After last week’s reveal, it is only fitting that “The Beetle” focuses most of its attention on Kenneth Hastings and his plan, leaving the rest of the world by the wayside. David was a great FBI agent who wanted to investigate the dead girls of Juarez but was thwarted by bureaucracy, making his mission an interesting mix of both the personal and the professional. Hastings uses a cause near and dear to his heart in order to distract from what he truly plans. It’s an interesting clue to the guy he is, rather than the one he pretends to be, like when he’s in the playground talking to Alma about his dead son Caleb. Hastings doesn’t hide behind the façade, he tells Alma the truth. Just like the opening, these truths humanize Hastings; they make him a real person and not just a villain. While it’s clear Hastings has spent the past few years ensuring Marco gets his comeuppance, he’s still a shattered father and a broken man at heart. “I was mad at the world,” Hastings tells Alma. That raw vulnerability and all of those niceties toward Alma have paid off and she allows Hastings to whisk her and her children away to a remote cabin where she becomes bait to distract Marco from the true plot at hand: kidnapping Gus. I understand that Alma is vulnerable and all but, girl, I have to say it: That was dumb. Watching Alma and her kids approach the cabin is like watching a horror movie where I wanted to tell the ingenue not to go up the stairs.

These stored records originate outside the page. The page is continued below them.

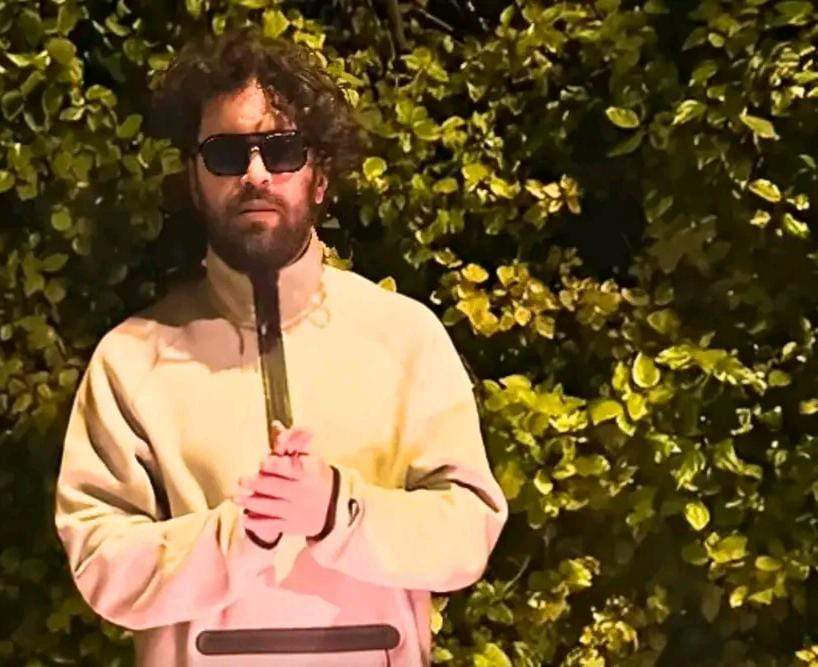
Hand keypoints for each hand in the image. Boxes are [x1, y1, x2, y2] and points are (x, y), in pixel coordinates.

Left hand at [233, 423, 335, 539]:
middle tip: (241, 479)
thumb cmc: (316, 475)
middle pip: (277, 488)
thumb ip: (290, 442)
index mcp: (309, 472)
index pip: (290, 468)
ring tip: (236, 497)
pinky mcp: (292, 525)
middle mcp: (303, 492)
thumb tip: (275, 425)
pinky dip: (257, 523)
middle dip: (257, 483)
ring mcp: (297, 510)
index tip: (262, 461)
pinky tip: (244, 518)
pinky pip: (272, 525)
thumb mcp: (309, 457)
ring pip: (271, 507)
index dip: (276, 465)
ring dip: (251, 502)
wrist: (334, 507)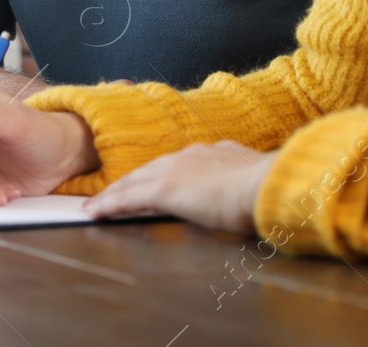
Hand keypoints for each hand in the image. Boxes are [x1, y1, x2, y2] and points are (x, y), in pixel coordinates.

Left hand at [81, 141, 276, 235]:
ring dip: (114, 193)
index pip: (179, 164)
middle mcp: (191, 156)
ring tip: (96, 204)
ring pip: (134, 181)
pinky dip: (110, 204)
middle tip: (110, 191)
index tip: (154, 180)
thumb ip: (249, 187)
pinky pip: (129, 198)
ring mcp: (176, 171)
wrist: (267, 184)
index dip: (162, 173)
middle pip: (150, 169)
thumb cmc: (272, 190)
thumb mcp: (259, 184)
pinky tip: (95, 213)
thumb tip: (254, 196)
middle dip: (130, 181)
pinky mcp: (165, 189)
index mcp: (215, 154)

While “The Beetle” has these tense moments, there’s a bit of air let out of the central mystery now that we know who the Beast is. I was not on the edge of my seat waiting for Alma to be saved at the last minute. With all due respect to Catalina Sandino Moreno, who I’ve thoroughly enjoyed as Alma, this didn’t feel like the end for her. Just as Sonya realizes right before Hastings hits her car that something doesn’t make sense, that’s how I felt while Alma clutched the grenade. Maybe it was because I didn’t buy that a strong woman like Alma, one with the fortitude to kick her husband out of their shared home while she is pregnant, would feel the need to put her utter trust into a man she may think she knows, but whom she has only recently entered into a relationship with.

The Linder and Charlotte Millwright plots feel more out of step with the main story than usual. But they too, have their own dualities to contend with. Each character deals with choice in the death of their antagonist. “I had no choice,” both Cesar and Linder say about their respective kills. They had to do it. The same could be said for Charlotte. In her view, she had to kill Graciela in order to save Cesar. Linder’s ranch-dwelling friend agrees. Sometimes bad men deserve to die. I never considered the parallels between Linder and Charlotte until this episode, although their class and life stations make them diametric opposites, much like Sonya and Marco. I always thought of their “Other” as their Mexican counterparts: Graciela for Charlotte and Fausto for Linder. But Linder and Charlotte’s parallels are growing, and since the bigger mystery has largely been solved, I’m interested to see how this one unravels. “Not everything is black and white,” Marco tells Sonya when she tries to figure out why he committed adultery with Hastings’ wife. But Charlotte, Cesar, and Linder see their decisions in a starker light.

Stray observations:

  • I miss Daniel Frye and Adriana. Like Linder and Charlotte, I look forward to seeing them wrapped back up into the plot. Cesar knows a lot about covering up murder.
  • I’m interested to see what commenters have to say about Sonya questioning Marco about what it’s like to sleep in the same bed with the same person every night. I know there were complaints when Sonya would act as if she had never had any socialization before, but that quality had been tamped down as of late. (This is a resurgence of the “Hey, guys! Over here! This character is on the spectrum!” shouting that I know you guys were not such fans of.)
  • “Let’s discuss this over a ham salad… After my first kill, I couldn’t get enough cheeseburgers.” Who the hell is this guy and can we have a show about him?